The sticking point between Unite and BA is the airline’s removal of travel perks from striking staff.
The union has offered to call off the strikes if the travel concessions are reinstated, ahead of agreeing a final deal. BA says it has offered to put these concessions back in place, but only as part of a final agreement.
There was no indication as to whether any progress had been made last night. A spokesman for the conciliation service Acas said it would contact both sides to organise a future meeting date.
The current strike is the second of three five-day walkouts planned by BA cabin crew, and is scheduled to end of Thursday. The final strike is due to start on Saturday.
But the union’s power has waned somewhat during the dispute.

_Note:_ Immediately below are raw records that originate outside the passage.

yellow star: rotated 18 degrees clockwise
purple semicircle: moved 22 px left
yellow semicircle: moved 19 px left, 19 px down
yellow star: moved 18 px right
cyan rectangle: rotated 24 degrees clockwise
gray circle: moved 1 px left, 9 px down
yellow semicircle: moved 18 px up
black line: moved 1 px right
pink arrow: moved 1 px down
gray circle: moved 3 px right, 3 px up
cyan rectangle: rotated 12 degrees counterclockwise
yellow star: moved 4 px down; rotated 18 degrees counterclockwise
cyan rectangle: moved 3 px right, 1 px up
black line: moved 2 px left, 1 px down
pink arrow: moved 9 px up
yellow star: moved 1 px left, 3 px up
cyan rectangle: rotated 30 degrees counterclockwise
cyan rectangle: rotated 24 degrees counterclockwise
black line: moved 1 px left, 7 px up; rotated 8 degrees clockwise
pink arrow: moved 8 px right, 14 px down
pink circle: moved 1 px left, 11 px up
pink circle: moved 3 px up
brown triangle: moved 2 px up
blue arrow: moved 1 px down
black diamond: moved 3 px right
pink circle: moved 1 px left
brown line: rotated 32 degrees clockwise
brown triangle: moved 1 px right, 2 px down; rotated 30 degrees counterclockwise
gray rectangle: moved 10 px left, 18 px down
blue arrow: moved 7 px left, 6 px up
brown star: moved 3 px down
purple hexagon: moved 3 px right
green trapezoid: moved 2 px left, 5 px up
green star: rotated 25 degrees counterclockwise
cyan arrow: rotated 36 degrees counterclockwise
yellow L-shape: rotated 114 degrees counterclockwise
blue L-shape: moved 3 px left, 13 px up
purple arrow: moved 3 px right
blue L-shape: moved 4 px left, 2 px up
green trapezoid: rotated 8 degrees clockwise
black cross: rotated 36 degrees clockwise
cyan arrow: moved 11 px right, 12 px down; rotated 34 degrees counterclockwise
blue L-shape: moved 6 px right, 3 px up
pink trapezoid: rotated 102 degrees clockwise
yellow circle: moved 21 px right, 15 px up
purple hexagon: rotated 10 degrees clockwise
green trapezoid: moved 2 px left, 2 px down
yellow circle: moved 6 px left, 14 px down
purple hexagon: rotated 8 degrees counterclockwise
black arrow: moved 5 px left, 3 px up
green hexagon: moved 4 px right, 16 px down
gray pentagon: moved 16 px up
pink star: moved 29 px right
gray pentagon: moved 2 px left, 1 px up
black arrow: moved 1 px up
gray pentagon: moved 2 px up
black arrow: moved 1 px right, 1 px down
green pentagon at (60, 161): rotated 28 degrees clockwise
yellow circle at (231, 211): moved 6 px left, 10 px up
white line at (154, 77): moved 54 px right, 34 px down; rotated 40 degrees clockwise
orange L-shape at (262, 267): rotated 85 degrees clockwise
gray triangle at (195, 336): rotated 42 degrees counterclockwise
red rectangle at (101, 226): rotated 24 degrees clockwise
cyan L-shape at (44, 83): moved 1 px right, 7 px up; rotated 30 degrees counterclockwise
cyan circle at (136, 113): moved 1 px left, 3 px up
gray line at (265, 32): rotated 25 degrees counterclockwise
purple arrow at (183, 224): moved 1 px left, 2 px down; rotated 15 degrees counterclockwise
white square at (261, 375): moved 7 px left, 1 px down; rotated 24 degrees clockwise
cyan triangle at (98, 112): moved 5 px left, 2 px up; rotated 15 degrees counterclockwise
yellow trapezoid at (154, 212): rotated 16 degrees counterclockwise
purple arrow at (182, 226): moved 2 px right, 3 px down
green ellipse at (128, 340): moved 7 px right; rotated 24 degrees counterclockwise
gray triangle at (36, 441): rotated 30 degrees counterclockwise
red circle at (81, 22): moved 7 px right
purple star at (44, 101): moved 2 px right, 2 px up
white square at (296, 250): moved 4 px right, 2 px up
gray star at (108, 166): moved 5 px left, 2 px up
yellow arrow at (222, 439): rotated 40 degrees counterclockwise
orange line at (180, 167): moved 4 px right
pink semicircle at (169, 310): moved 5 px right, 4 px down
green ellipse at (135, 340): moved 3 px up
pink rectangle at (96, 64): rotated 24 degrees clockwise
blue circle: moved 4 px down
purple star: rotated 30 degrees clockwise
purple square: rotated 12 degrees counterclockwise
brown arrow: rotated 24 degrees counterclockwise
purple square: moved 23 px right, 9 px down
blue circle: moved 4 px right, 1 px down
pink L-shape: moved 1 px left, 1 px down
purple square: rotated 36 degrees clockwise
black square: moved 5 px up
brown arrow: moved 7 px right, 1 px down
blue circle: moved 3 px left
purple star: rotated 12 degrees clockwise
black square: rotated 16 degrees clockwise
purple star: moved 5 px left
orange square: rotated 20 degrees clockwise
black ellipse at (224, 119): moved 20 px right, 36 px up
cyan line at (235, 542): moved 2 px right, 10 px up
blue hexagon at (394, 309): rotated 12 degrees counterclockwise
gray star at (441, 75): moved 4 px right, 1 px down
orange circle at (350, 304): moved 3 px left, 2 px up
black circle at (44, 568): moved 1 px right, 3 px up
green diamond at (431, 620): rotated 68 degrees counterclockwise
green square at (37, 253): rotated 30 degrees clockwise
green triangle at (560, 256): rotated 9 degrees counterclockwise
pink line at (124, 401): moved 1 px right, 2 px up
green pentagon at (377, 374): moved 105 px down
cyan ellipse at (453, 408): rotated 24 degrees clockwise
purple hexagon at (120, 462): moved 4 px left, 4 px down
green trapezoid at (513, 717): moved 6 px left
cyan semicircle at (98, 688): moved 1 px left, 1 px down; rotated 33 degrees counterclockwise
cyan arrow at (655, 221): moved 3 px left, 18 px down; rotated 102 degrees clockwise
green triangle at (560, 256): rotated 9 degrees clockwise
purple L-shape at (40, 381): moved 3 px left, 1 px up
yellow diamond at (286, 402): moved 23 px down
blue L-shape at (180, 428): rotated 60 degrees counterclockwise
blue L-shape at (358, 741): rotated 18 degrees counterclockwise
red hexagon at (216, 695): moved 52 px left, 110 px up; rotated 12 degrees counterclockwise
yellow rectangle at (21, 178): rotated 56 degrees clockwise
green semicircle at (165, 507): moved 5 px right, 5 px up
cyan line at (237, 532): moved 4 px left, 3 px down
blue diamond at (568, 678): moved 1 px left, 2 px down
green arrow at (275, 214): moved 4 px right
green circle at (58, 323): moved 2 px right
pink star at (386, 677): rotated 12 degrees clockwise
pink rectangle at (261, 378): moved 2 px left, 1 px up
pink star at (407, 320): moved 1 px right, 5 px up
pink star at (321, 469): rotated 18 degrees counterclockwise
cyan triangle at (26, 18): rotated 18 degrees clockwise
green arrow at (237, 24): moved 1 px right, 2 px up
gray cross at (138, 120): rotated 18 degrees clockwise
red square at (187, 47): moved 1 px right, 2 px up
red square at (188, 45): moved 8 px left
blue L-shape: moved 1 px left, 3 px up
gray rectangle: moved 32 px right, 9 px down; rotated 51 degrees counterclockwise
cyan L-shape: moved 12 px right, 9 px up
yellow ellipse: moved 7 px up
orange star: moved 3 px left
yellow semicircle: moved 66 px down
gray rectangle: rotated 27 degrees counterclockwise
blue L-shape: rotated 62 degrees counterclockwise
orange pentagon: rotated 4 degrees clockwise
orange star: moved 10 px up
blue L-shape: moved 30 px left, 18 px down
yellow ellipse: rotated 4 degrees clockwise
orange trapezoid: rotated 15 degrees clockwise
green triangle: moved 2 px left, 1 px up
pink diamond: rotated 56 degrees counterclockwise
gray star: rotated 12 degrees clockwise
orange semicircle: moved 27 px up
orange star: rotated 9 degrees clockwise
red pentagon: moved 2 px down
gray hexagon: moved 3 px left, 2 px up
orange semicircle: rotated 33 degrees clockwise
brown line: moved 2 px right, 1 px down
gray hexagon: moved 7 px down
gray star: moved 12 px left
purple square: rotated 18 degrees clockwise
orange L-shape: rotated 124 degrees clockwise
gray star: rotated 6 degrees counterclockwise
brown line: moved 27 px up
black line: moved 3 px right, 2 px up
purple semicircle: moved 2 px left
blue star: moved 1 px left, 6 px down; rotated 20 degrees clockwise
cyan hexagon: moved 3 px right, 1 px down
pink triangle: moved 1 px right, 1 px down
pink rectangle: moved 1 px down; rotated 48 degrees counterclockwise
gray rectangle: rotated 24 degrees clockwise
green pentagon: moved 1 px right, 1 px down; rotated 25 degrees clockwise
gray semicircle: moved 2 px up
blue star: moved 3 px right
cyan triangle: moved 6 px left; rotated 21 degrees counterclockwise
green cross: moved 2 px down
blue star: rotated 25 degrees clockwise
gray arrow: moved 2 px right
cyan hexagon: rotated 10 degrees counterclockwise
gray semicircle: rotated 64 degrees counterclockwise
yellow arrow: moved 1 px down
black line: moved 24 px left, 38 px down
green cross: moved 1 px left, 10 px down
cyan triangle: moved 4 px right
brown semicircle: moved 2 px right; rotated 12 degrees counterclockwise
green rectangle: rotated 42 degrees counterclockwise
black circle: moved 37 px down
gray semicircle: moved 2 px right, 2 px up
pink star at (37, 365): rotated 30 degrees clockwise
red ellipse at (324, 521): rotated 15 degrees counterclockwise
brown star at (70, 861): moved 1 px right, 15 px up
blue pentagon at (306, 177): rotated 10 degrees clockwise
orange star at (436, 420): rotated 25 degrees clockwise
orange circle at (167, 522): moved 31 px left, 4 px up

BA has managed to operate more than 70 per cent of long-haul flights this week, up from just 60 per cent during the March strikes.
It says it will operate more than 80 per cent of its long haul flights during the next strike as “growing numbers” of cabin crew return to work. This includes plans to operate all flights to South Africa ahead of the World Cup – although the England team have erred on the side of caution by flying Virgin Atlantic (they are set to travel to South Africa tonight ahead of the tournament starting next Friday).
Barring an agreement, Unite has threatened that it could hold a further ballot for strike action during the peak summer holiday months of July and August.